# Goal of the exercise
Having located "Figure 12. 1:5" in the listing below, write out its line and every following line exactly, last line included, without the pictures.

# Raw data
------------------------------------------------
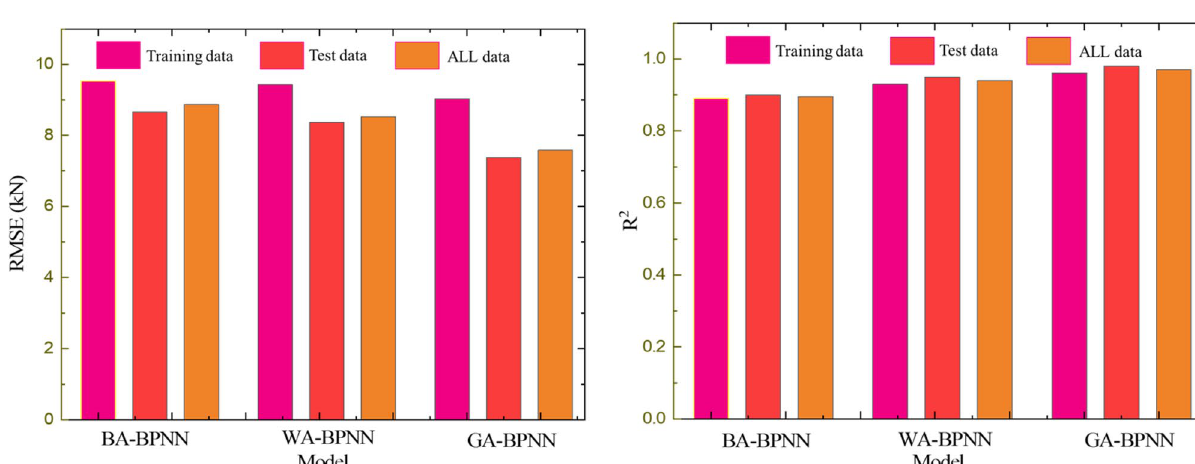
Figure 19. Comparison of GA-BPNN, BA-BPNN,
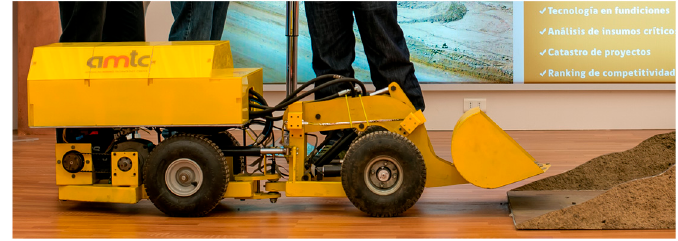
Figure 12. 1:5 scaled LHD built for testing and validation.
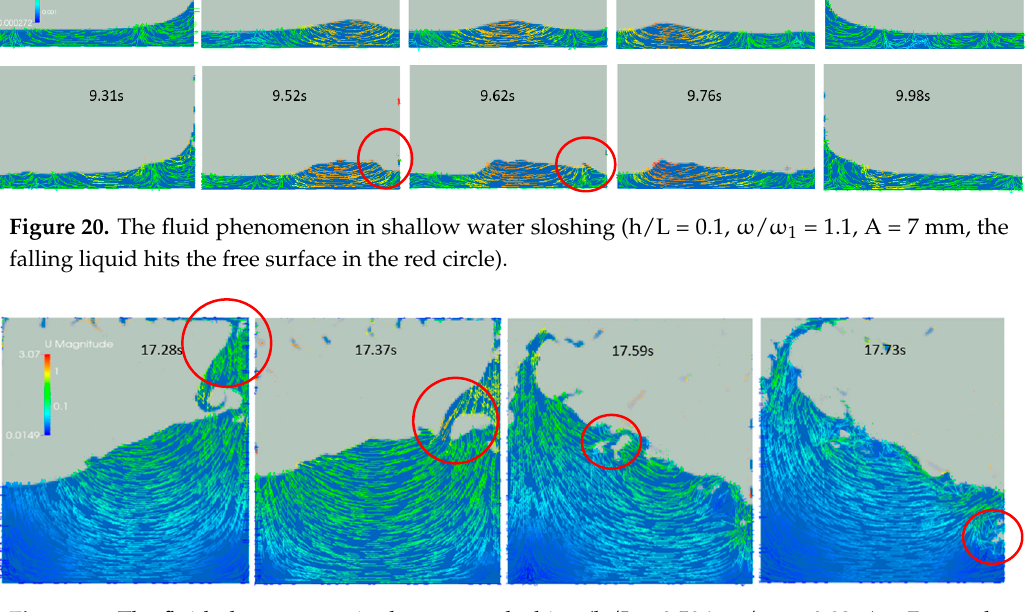
Figure 21. The fluid phenomenon in deepwater sloshing (h/L = 0.596, ω / ω 1 = 0.92, A = 7 mm, the phenomena of roof slamming and aerification occurred in the red circle).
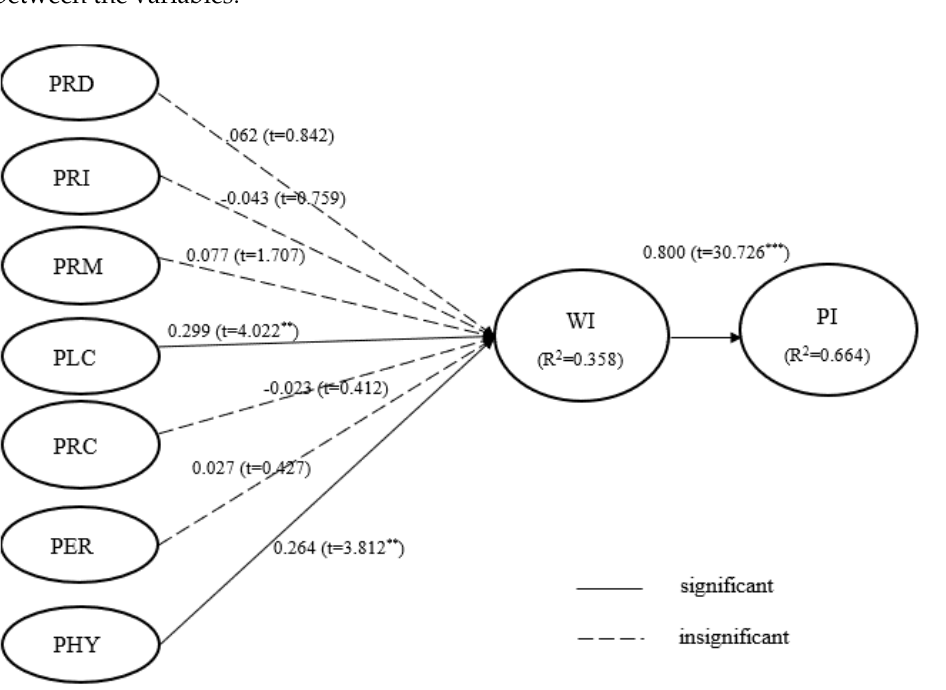
Figure 4. Research framework for test the mediating effect of watching intention (Model 3). The following hypotheses were proposed: Hypothesis 8 (H8). The service marketing mix is positively associated with customers’ purchase intention.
------------------------------------------------
# Task answer
Figure 12. 1:5 scaled LHD built for testing and validation.
Figure 21. The fluid phenomenon in deepwater sloshing (h/L = 0.596, ω / ω 1 = 0.92, A = 7 mm, the phenomena of roof slamming and aerification occurred in the red circle).
Figure 4. Research framework for test the mediating effect of watching intention (Model 3). The following hypotheses were proposed: Hypothesis 8 (H8). The service marketing mix is positively associated with customers’ purchase intention.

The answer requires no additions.